** What to work on **
- a) Name each person in the album post who played in the studio acoustic version of Glorious Christ, and give the part each one played.
- b) Write what follows the last sentence of the album post.

** Extract provided **
On April 10 we’ll be releasing our next album, From Age to Age, a collection of 14 new hymns for the church. We call them “hymns” because either they were based on or inspired by hymns of the past, or because the lyrics adhere to a metrical pattern in the verses. The songs also contain a theological richness that characterize most hymns.
One song I wrote for the album is called Glorious Christ. I unashamedly got the idea for the song from Chris Tomlin’s How Great is Our God, which seems to be sung throughout the world. I love how Chris’ song focuses on God’s character and works then draws out the appropriate response of magnifying the Lord in song and inviting others to join along. I thought, “I’d like to write a song like that that focuses specifically on Jesus.”
One day as I was reading the first chapter of Hebrews I was struck by how many ways the author highlights the preeminence and superiority of Christ. In just the first four verses we’re told that Jesus is:
- God’s Word to us (vs. 1)
- the heir of all things (vs. 2)
- the creator of the world (vs. 2)
- the radiance of the Father’s glory (vs. 3)
- the exact imprint of God’s nature (vs. 3)
- the one who upholds the universe (vs. 3)
- the one who made purification for our sins (vs. 3)
- now seated at God’s right hand (vs. 3)
- superior to angels (vs. 4)
Wow. While it’s biblical and right to worship God as the Trinity, the Father takes special delight when we honor His Son (Phil. 2:9-10). The Spirit has come for the purpose of glorifying Jesus (John 16:14). So it’s appropriate for us to seek to increase our understanding of, appreciation for, and commitment to proclaiming and cherishing how glorious Christ really is. And that’s what I was attempting to do when I wrote Glorious Christ.
When we were working on From Age to Age, Joel Sczebel had the idea of recording an acoustic version in the studio. So we played through the song a few times and ended up with the video below. That’s some of the Enfield guys on percussion (David Zimmer), mandolin (Wil Pearce), and acoustic (Ryan Foglesong). Joel played the other acoustic while I sat in (stood in?) on piano. Eric McAllister, currently one of our interns, sang vocals, although Dale Bischof sings it on the album. If you want to sample what’s on the album you can hear it on the iTunes pre-order page. Lyrics are below.

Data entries
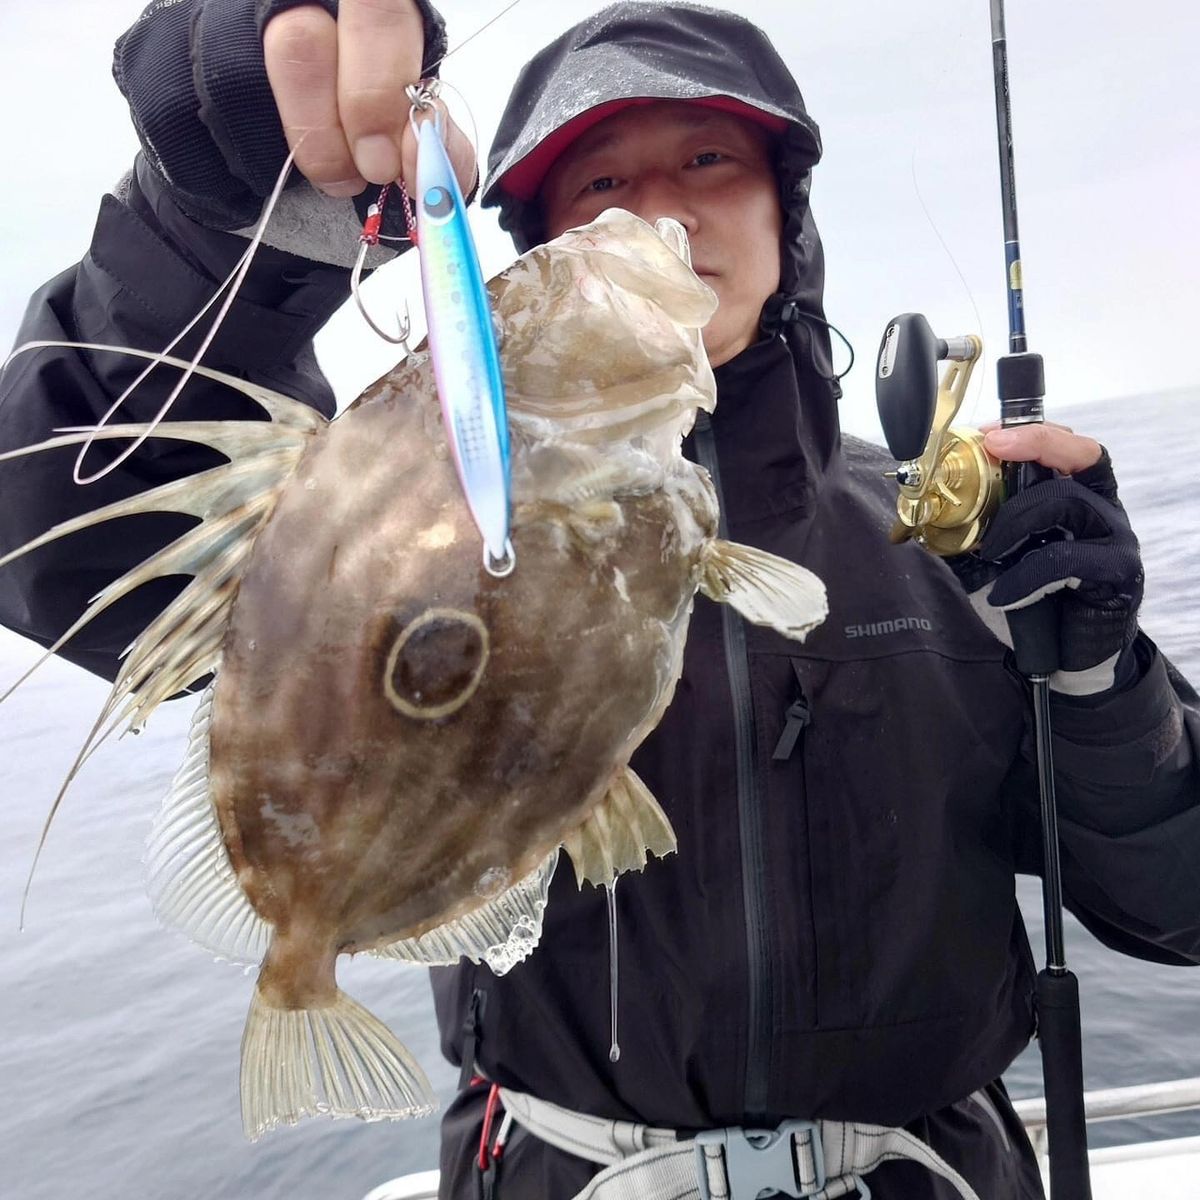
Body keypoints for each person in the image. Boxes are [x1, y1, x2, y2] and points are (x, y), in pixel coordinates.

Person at [1, 3, 1197, 1198]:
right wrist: (218, 210)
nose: (663, 210)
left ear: (790, 207)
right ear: (535, 257)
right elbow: (51, 519)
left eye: (709, 159)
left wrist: (1102, 678)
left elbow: (1177, 911)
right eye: (603, 185)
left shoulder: (947, 538)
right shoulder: (413, 509)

** Answers by item **
- a)
David Zimmer: percussion
Wil Pearce: mandolin
Ryan Foglesong: acoustic
Joel Sczebel: the other acoustic
Eric McAllister: vocals

- b)
The album comes out April 10, but you can pre-order it for only 5 bucks at our Bandcamp site.
The radiance of the Father
Before the dawn of time
You spoke and all creation came to be
The molecules and planets
Reveal Your great design
And every one was made so we could see
So we could see
You are the glorious Christ
The greatest of all delights
Your power is unequaled
Your love beyond all heights
No greater sacrifice
Than when You laid down Your life
We join the song of angels
Who praise You day and night
You left the air of heave
To breathe the dust of earth
And dwell among the outcast and the poor
You came to be forsaken
And died to take our curse
So You could be our joy forevermore
You’re seated now in heaven
Enthroned at God’s right hand
You’ve shattered death and freed us
From our fears
And though we cannot see You
You’re coming back again
And all will be made right when You appear
And all will be made right when You appear
By Bob Kauflin © 2012 Sovereign Grace Praise (BMI)
WOW! I love this! I am a worshiper at heart and in practice, I flag! Wow, this has really inspired me. It will be the first CD I’ve purchased in two years…… can’t wait!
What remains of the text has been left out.